Our recommendation would be the Beast glove from Halvarssons. It’s comfortable and, with its Hi-Art panelling, it’s also protective. But, for us, the secret is it’s thin Outlast thermal membrane. This membrane will absorb heat when you’re warm, and play it back to the body when you get cold. It’s also brilliant with heated grips, because heat generated on the palm will spread round the membrane to the back of the hand. The glove is light enough to wear on all but the very hottest of days but, by absorbing heat from the body when you’re warm, the Beasts can also effectively help you cool down. Which is why they’d be our choice.

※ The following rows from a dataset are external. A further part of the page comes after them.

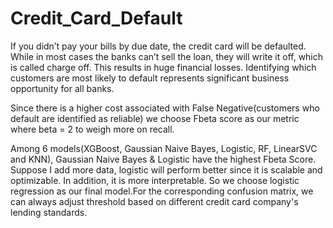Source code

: # Credit_Card_Default

If you didn’t pay your bills by due date, the credit card will be defaulted. While in most cases the banks can’t sell the loan, they will write it off, which is called charge off. This results in huge financial losses. Identifying which customers are most likely to default represents significant business opportunity for all banks. 

Since there is a higher cost associated with False Negative(customers who default are identified as reliable)
we choose Fbeta score as our metric where beta = 2 to weigh more on recall. 

Among 6 models(XGBoost, Gaussian Naive Bayes, Logistic, RF, LinearSVC and KNN), Gaussian Naive Bayes & Logistic have the highest Fbeta Score. Suppose I add more data, logistic will perform better since it is scalable and optimizable. In addition, it is more interpretable. So we choose logistic regression as our final model.For the corresponding confusion matrix, we can always adjust threshold based on different credit card company's lending standards. 

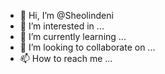 - 👋 Hi, I’m @Sheolindeni
- 👀 I’m interested in ...
- 🌱 I’m currently learning ...
- 💞️ I’m looking to collaborate on ...
- 📫 How to reach me ...

<!---
Sheolindeni/Sheolindeni is a ✨ special ✨ repository because its `README.md` (this file) appears on your GitHub profile.
You can click the Preview link to take a look at your changes.
--->
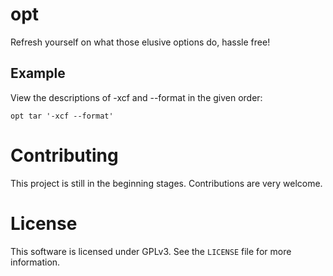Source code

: opt
===

Refresh yourself on what those elusive options do, hassle free!

Example
-------

View the descriptions of -xcf and --format in the given order:

    opt tar '-xcf --format'

Contributing
============

This project is still in the beginning stages. Contributions are very welcome.

License
=======

This software is licensed under GPLv3. See the `LICENSE` file for more information.
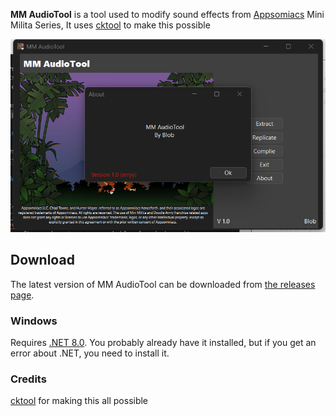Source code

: 
**MM AudioTool** is a tool used to modify sound effects from [Appsomiacs](https://www.appsomniacs.com/) Mini Milita Series, It uses [cktool](https://github.com/sjmerel/ck) to make this possible

![Screenshot of the MM AudioTool about page](./readme/img/MM_AudioTool_About.png)

## Download

The latest version of MM AudioTool can be downloaded from [the releases page](https://github.com/Blob43/MM-AudioTool/releases).

### Windows

Requires [.NET 8.0](https://dotnet.microsoft.com/en-us/download/dotnet/8.0). You probably already have it installed, but if you get an error about .NET, you need to install it.

### Credits
[cktool](https://github.com/sjmerel/ck) for making this all possible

Finally, boots. Again, we want protective, comfortable, and waterproof. Unfortunately, we haven’t been able to reach a definitive conclusion, but here are our thoughts.
If you want a tall boot, then the Daytona Road Stars do everything. They’re super comfy, they’re protective, waterproof, and certainly I’m happy wearing mine all year round. If you wanted something a little easier to wear, we rate Daytona’s short boot: the AC Dry. It’s everything the Road Star is but, cut more like a trainer, they’re easier to live with and walk around in.
Both the Daytona’s, though, have a Gore-Tex membrane, so they can get warm in the hottest weather, although I’ve never been anywhere so hot that I found mine to be a problem.
But another option would be Rokker’s Urban Racers. They’re certainly better looking. They don’t even look like a bike boot. But the reason we suggest them is that the leather they’re made from is waterproof treated at the tanning stage. They are surprisingly waterproof. Sean, our shop manager, commutes 45 miles either way all through the winter, and he swears that his pinkies never get wet in his. But because they don’t have a membrane, they’re nice and breathable in the summer.
The other boot that you could consider is the TCX Clima. Now, this is the very definition of ‘summer waterproof’. It is a Gore-Tex boot, but it has loads of venting in the sole, to help you stay cool. The only problem might be the cold weather but, in truth, as with all boots, regulating the temperature is down to the socks you wear. In the summer, thin socks; in the winter, thick ones. Not rocket science.
So that’s it. We admit that our proposition is a different one. You won’t find it being recommended by many dealers, but then again most dealers simply don’t have access to the clever, technical solutions that we do.
‘Thinking outside the box’ is a bit of a cliché, and for that reason, I don’t like to use it or refer to it. But actually, in this instance, it more than adequately describes our approach.